Certaines grosses dépenses sont difficiles à éviter, comme l’achat de la remorque, des châssis ou de la charpente. L’intérieur étant complètement modulable, c’est à cette étape qu’il sera possible de faire des économies. Dans le choix des matériaux par exemple, mais aussi dans les décisions liées à la consommation d’eau et d’électricité. L’option la plus économe est de se relier à une prise et à une source d’eau, comme on le ferait dans un habitat traditionnel. C’est celle qu’a choisie Yasna, car sa tiny house restera fixe pendant une longue période. Cette solution, tout autant qualitative qu’une autre selon Émile de Dryver, n’est pourtant pas la moins gourmande en consommation. Il reste alors l’option de l’autonomie. On pensera alors à des installations telles qu’un filtre à eau, un réservoir et des panneaux photovoltaïques. Il s’agit d’équipements onéreux, mais qui permettent de réduire son empreinte carbone et, à la longue, de faire des économies.
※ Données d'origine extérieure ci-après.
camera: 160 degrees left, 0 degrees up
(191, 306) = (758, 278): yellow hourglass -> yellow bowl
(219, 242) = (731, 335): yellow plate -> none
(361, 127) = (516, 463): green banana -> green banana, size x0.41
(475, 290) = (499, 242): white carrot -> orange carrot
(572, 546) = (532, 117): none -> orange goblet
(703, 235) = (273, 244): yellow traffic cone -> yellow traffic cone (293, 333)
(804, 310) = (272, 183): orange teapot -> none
Benjamin et Louise ont fait le pari d’une tiny house autosuffisante en énergie. Ou du moins, elle le sera dans quelques mois, quand ils auront installé leurs panneaux solaires. Le couple attend d’avoir trouvé un terrain sur lequel les poser, ce qui lui laisse aussi le temps d’économiser pour cette dépense. Outre le fait d’être en accord avec les valeurs des deux jeunes, cette autonomie représente un défi qu’ils veulent relever. Pour se chauffer, Benjamin et Louise utilisent un poêle à bois. Ils récupèrent également l’eau de pluie qu’ils utilisent pour la douche et la cuisine. Ce mode de vie leur demande néanmoins d’être plus attentifs à leur consommation. « Ici, si on prend une douche trop longue, on n’a plus d’eau, on ne peut plus cuisiner, faire la vaisselle », précise Benjamin. « C’est quelque chose dont on ne se rend pas compte dans une maison normale. » Mais cela ne leur pose pas de problème, « ça fait partie de l’expérience », ajoute Louise. Avant de plaisanter : « Quand il pleut, on est content, parce qu’on peut prendre des douches plus longues ! »
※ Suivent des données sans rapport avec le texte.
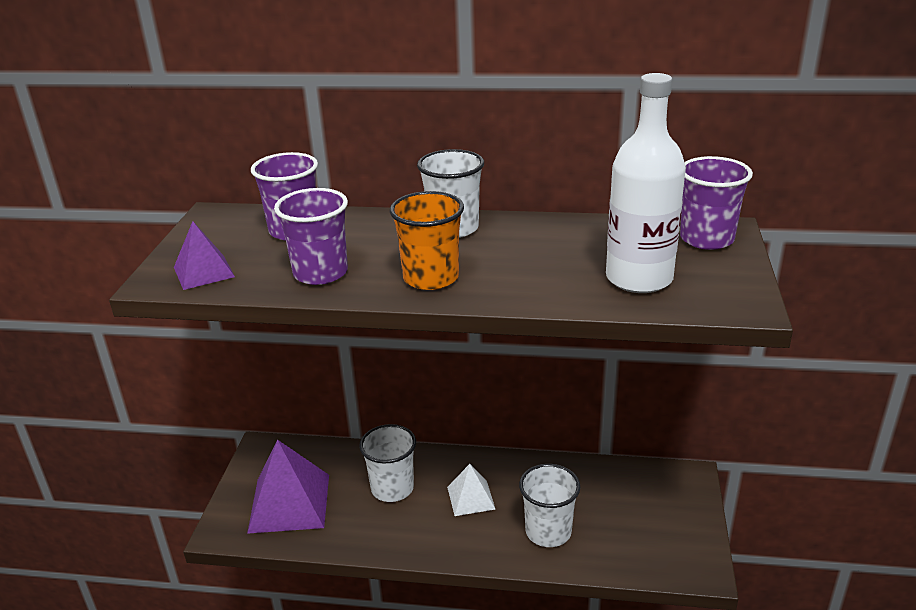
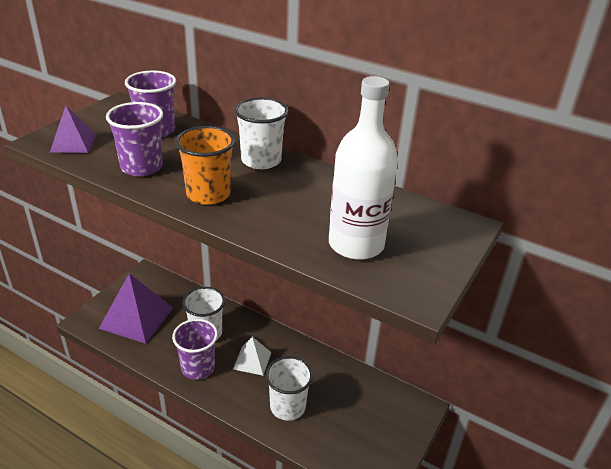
camera: 20 degrees right, 5 degrees up
(706, 239) = (442, 228): purple cup -> purple cup (198, 367)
Le confort d’un petit espace
La vie en tiny house, c’est avant tout un retour à la nature et, avec ça, un retour à la simplicité. Des fenêtres nombreuses et stratégiquement placées permettent d’agrandir l’espace et de donner l’impression d’être dehors, depuis le confort de son chez-soi. Louise, comme Yasna, aime observer les animaux durant la journée, camouflée par le reflet des vitres. « Je peux voir la nature, les oiseaux, les arbres autour de moi, peu importe où je suis dans la maison », s’émerveille cette dernière. Un certain sentiment de confort et de bien-être s’installe lorsqu’on vit dans un petit espace.
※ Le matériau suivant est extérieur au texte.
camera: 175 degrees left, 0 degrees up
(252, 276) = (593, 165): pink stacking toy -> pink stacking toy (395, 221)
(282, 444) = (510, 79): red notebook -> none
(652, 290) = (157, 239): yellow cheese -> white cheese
Yasna confie qu’il est très satisfaisant de savoir que tout ce qui lui appartient est avec elle dans cet espace, « je sais exactement ce que je possède, ou tout se trouve et c’est très chouette ». Cela la pousse également à être attentive à ce qu’elle apporte dans sa maison, ce qu’elle ne faisait pas auparavant. C’est également l’avis de Louise, bien qu’un peu plus de rangement pour ses vêtements ne la dérangerait pas. « Je n’ai pas toujours envie de faire des concessions », avoue-t-elle, « il faut vraiment être organisé, tout garder bien rangé. » Peut-être que la tiny house, ou d’autres types d’habitats légers, nous rappellent à nos instincts de nomades et nous invite à nous focaliser sur les choses essentielles de la vie.